— EXERCISE —
Somewhere below is a line with "thumb tip: (450, 473)" and, later, a line with "middle dip: (673, 292)"; repeat those two lines and all the lines between them, exactly as they are.

◇ ◇ ◇ ◇

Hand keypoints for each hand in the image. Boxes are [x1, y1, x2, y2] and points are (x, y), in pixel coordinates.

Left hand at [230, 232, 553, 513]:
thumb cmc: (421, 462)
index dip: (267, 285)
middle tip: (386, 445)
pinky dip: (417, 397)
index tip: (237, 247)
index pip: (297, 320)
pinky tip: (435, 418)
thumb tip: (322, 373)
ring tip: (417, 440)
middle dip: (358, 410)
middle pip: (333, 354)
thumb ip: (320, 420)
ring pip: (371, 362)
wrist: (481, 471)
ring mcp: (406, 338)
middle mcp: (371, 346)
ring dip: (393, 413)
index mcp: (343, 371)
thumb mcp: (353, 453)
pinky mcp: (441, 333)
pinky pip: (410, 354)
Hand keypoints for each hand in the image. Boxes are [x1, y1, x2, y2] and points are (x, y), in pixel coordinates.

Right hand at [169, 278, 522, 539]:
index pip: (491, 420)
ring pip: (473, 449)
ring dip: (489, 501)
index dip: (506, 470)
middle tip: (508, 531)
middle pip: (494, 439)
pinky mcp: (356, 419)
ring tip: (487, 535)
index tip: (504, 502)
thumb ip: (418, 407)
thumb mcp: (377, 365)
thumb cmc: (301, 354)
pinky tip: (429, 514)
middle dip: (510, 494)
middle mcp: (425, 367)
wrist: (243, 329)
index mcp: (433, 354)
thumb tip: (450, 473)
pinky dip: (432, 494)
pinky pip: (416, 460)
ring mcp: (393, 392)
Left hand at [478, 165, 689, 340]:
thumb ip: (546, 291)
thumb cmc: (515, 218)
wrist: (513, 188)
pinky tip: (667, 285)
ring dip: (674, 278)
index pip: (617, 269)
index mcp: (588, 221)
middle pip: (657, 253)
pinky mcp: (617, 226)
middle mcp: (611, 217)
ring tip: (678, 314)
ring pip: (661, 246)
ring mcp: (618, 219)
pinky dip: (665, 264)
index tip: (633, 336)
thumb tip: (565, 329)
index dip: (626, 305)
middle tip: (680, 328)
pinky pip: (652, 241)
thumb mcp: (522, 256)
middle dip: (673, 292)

◇ ◇ ◇ ◇

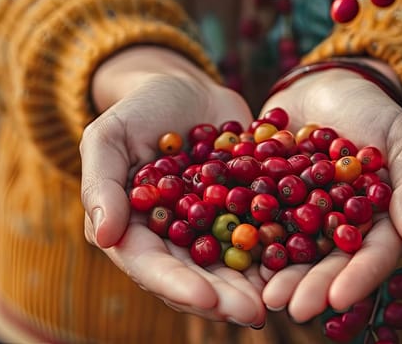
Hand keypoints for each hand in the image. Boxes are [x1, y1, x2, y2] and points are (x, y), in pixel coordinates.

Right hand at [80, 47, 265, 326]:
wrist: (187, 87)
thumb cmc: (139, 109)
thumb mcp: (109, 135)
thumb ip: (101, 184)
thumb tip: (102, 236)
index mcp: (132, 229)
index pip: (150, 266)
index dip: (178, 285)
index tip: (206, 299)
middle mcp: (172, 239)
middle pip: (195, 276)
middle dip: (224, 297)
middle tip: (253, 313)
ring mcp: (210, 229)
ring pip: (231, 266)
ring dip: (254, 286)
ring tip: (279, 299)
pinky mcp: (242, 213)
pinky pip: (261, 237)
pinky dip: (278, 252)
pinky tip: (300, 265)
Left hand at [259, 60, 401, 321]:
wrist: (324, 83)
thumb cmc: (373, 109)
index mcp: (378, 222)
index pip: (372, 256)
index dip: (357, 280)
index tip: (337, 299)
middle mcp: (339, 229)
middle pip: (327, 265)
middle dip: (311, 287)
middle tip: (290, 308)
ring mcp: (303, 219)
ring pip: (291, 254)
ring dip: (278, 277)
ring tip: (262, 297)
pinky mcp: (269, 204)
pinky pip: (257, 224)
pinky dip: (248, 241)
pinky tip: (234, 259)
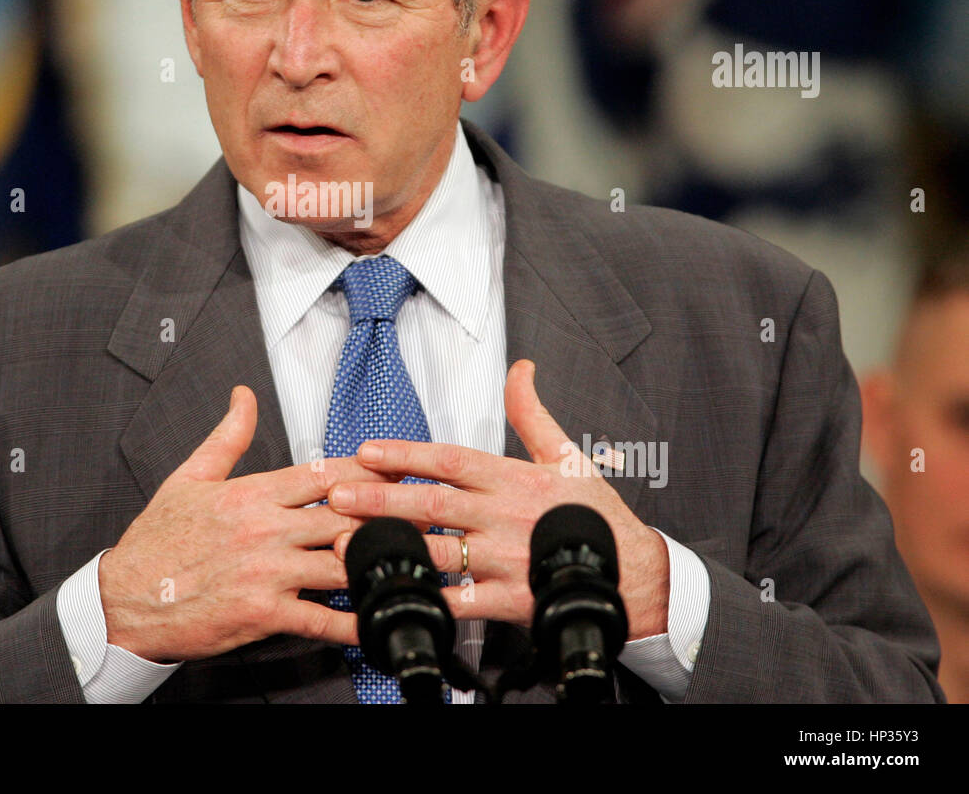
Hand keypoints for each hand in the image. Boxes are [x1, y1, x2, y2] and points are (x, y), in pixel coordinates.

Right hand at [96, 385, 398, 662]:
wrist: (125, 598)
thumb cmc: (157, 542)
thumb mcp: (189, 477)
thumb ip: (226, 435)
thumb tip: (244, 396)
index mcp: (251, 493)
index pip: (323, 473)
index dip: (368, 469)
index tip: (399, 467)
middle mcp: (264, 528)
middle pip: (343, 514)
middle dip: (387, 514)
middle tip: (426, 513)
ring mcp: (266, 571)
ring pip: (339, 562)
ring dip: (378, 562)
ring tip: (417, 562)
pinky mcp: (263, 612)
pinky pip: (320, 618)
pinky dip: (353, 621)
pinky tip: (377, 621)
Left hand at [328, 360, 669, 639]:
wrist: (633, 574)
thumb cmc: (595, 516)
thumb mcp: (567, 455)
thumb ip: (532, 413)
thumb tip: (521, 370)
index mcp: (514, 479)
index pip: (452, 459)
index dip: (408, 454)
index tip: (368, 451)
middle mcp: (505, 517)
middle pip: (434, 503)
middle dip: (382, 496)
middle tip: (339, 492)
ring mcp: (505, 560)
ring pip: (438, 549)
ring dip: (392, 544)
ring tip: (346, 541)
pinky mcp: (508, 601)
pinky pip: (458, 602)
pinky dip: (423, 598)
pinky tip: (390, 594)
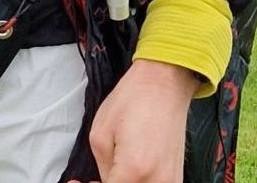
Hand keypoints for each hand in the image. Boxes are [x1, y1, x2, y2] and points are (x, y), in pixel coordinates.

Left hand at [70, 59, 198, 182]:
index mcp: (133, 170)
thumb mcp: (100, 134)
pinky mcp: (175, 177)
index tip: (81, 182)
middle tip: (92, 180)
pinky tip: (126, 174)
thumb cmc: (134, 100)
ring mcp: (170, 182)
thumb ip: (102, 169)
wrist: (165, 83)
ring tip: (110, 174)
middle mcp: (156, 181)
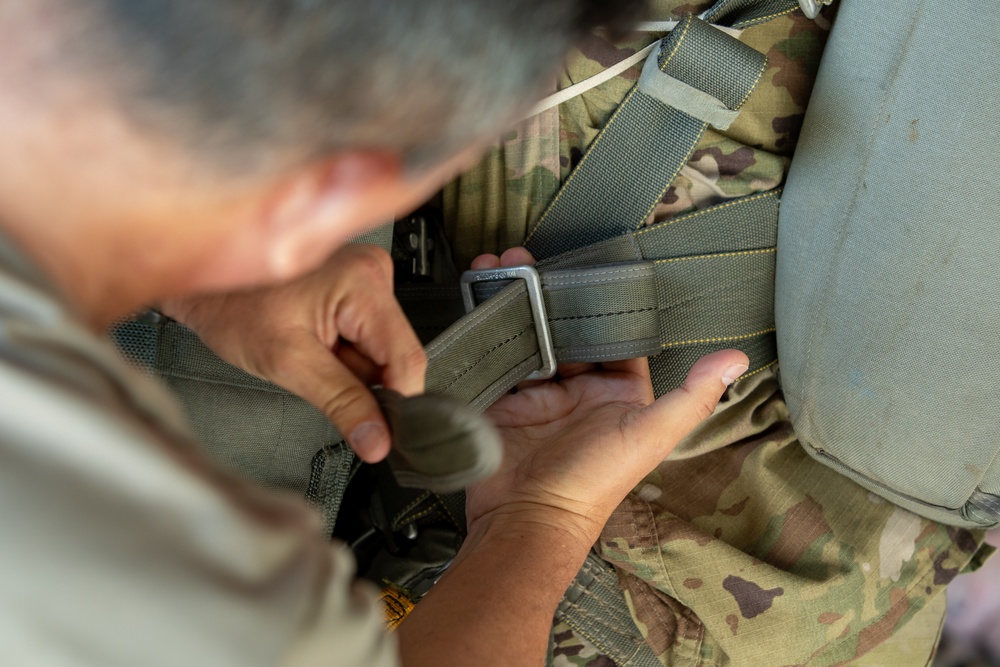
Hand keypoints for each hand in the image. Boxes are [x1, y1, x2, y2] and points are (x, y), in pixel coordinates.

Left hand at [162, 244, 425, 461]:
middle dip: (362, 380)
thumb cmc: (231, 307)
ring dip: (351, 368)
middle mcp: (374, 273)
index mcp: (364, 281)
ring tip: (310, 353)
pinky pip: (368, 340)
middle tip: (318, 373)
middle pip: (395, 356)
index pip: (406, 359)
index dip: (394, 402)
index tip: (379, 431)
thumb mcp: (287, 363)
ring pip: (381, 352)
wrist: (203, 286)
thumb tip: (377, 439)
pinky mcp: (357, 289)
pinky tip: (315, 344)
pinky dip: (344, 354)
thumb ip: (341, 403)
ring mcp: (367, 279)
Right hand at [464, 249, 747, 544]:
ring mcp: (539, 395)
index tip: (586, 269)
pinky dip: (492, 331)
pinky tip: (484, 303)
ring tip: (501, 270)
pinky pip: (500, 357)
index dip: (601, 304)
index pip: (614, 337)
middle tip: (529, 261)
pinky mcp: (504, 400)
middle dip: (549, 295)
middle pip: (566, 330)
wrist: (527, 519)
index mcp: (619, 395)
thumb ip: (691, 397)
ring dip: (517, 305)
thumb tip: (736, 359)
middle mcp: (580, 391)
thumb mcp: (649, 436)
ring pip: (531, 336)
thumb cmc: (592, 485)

◇ ◇ ◇ ◇

— ANSWER TO THE PROBLEM —
thumb tip: (450, 473)
pinky dip: (432, 494)
pinky pip: (416, 460)
ring mcp: (393, 392)
Left hand at [478, 165, 689, 340]:
thumb ip: (546, 291)
thumb cmc: (515, 218)
wrist: (513, 188)
pinky tip: (667, 285)
ring dip: (674, 278)
index pip: (617, 269)
index mcp: (588, 221)
middle pip: (657, 253)
pinky mcp: (617, 226)
middle mcp: (611, 217)
ring tip: (678, 314)
ring pip: (661, 246)
ring mcp: (618, 219)
pinky dip: (665, 264)
index tip: (633, 336)
thumb tip: (565, 329)
index dip: (626, 305)
middle tip: (680, 328)
pinky pip: (652, 241)
thumb mcp: (522, 256)
middle dip: (673, 292)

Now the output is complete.